Major trends shaping Southern African reinsurance in 2024

March 26 2024 By Byron Govender reinsurance, renewals, trends, 2024

Trend lines over image of hands on a laptop

Reinsurers want to understand where and why specific cover is being deployed; they want their cover to be valued; and they will continue to favourably support insurers writing multiple lines, as this ensures market diversity.

These were among the key insights coming out of Reinsurance Solutions Intermediary Services' (RSIS) recent contract renewal process with cedants, which revealed a number of trends currently influencing the reinsurance sector.

Understanding the coverage that markets provide has become a hot topic. Reinsurers want to understand why certain capacity is needed, and where and how it is being used when placing business.

There has also been a shift from the soft market dynamics where - to a large degree - reinsurance had become a commodity purchase. Reinsurers want their capacity to be valued, and those cedants that are actively engaging reinsurers as partners will see this pay off in the long run.

Looking back at 2023 and some of the movements shaping these current trends, the market opened with more balanced trading conditions, offering cedants improved opportunities and maintaining key reinsurer relationships.

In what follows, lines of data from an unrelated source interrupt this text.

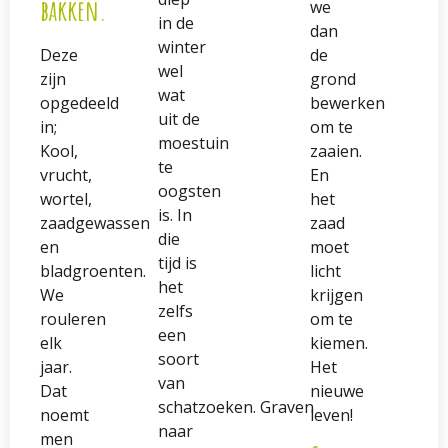
bakken.
we
in de
dan
winter
Deze
de
wel
zijn
grond
wat
opgedeeld
bewerken
uit de
in;
om te
moestuin
Kool,
zaaien.
te
vrucht,
En
oogsten
wortel,
het
is. In
zaadgewassen
zaad
die
en
moet
tijd is
bladgroenten.
licht
het
We
krijgen
zelfs
rouleren
om te
een
elk
kiemen.
soort
jaar.
Het
van
Dat
nieuwe
schatzoeken. Graven
noemt
leven!
naar
men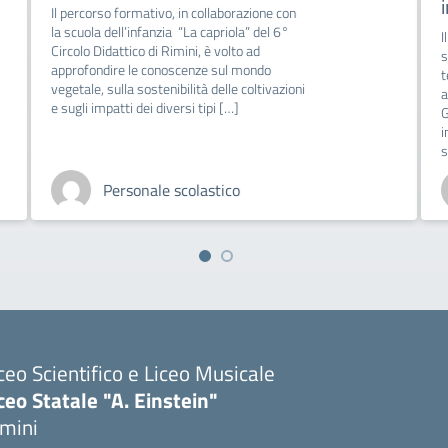
internazionale
p
i
Il progetto ha l’obiettivo di stimolare negli
p
studenti una riflessione consapevole su
d
tematiche scientifiche, politiche e culturali
i
attraverso un viaggio di istruzione a
Ginevra, in Svizzera, città di grande rilevanza
internazionale. Durante il percorso, gli
studenti […]
Personale scolastico
ceo Scientifico e Liceo Musicale
ceo Statale "A. Einstein"
imini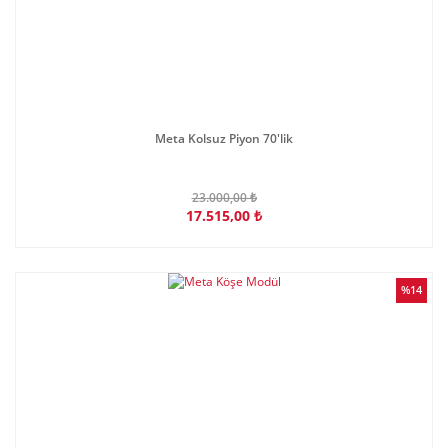
Meta Kolsuz Piyon 70'lik
23.000,00 ₺
17.515,00 ₺
%14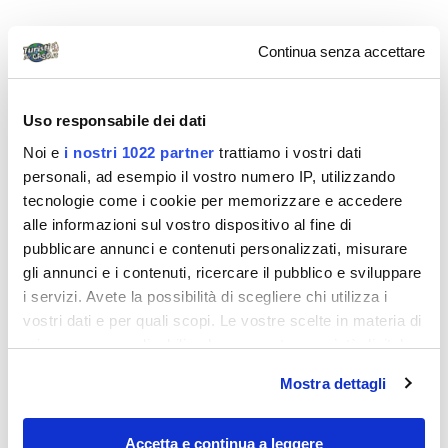
Continua senza accettare
Diari di viaggio
Uso responsabile dei dati
Noi e
i nostri 1022 partner
trattiamo i vostri dati
personali, ad esempio il vostro numero IP, utilizzando
tecnologie come i cookie per memorizzare e accedere
alle informazioni sul vostro dispositivo al fine di
Marika Punzo
pubblicare annunci e contenuti personalizzati, misurare
gli annunci e i contenuti, ricercare il pubblico e sviluppare
Una bella città
i servizi. Avete la possibilità di scegliere chi utilizza i
Il biglietto Mille Miglia, ci porta ancora una volta a
vostri dati e per quali scopi. Le vostre scelte in materia di
scoprire una città europea: Berlino.Incontro la mia
privacy sono applicabili solo su questa proprietà digitale
amica Fran al check-in...
in cui avete effettuato le vostre scelte. È possibile
Mostra dettagli
modificare o revocare il proprio consenso in qualsiasi
momento dalla Dichiarazione sui cookie o facendo clic
sull'icona di attivazione della privacy.
Accetta e continua a leggere
Diari di viaggio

Capacity levels were generally sufficient across all classes, with increased consistency in contract wording and structural variations. Despite overall improvements, certain geographies and client segments encountered challenges in securing market-clearing pricing and structure, particularly in the casualty sector, which faced heightened scrutiny compared to property renewals.

Following the dip in 2022, traditional capital rebounded strongly in 2023. Some markets used hardened rates and more attractive deductibles to really grow their top lines in 2023, while some opportunistic markets entered into lines for which they were not particularly known.

Insured losses from natural catastrophe events were well above long-term averages in the first half of 2023, driven by relentless and severe convective storm activity in the United States. The period also featured numerous high-profile flooding, drought and wildfire events around the world, as well as major earthquakes in both Turkey and Syria.

Nevertheless, most reinsurers posted positive underwriting results, reflecting the benefits of the shift in pricing and coverage seen in recent years. The average net combined ratio across the top 15 biggest reinsurance companies in the world, which write across multiple classes, stood at 90.4%, down from 91.7% in the first half of 2022.

The second quarter of 2023 saw the biggest deployment of cat bonds ever seen, while alternative risk transfer solutions recorded their biggest moves upward, reflecting a departure from the capacity constraints experienced in 2022.

Overall, reinsurance capacity experienced a notable 10% increase, driven by a resurgence in sector capital and robust returns, with estimates nearing 20%.

Unlike previous years that were marked by major market corrections, this growth stemmed primarily from existing reinsurers, with no new entrants coming into the market.

From a renewals perspective, smoother operations reflected a concerted effort by all parties towards market balance amidst complexity.

Key takeaways from the year in review (and what this means for the months ahead):

  1. Inflation continued to drive CAT property purchases and limits.
  2. Capacity rebounded well in 2023 with a strong focus on ART. This is expected to continue in 2024 as cedants look for more efficient ways to protect capital.
  3. Retro supply has levelled-off. Following steep increases in 2021 and 2022, retro markets consolidated their positons in 2023. This boded well for primary cedants, which saw risk-adjusted increases in line with portfolio growth and any loss activity experienced.
  4. Aggregate covers are starting to be placed again. Given the frequency of events seen over the past two years, markets are more open to this. It is anticipated that this will filter into the South African market over the next 24 months or so.
  5. Deductibles remained stable in the US and European markets. Closer to home there was still pressure on cedants to increase their CAT and per risk deductibles - changes that many of the big players had already made in 2022. Last year these changes were most keenly felt in the mid-tier and UMA spaces.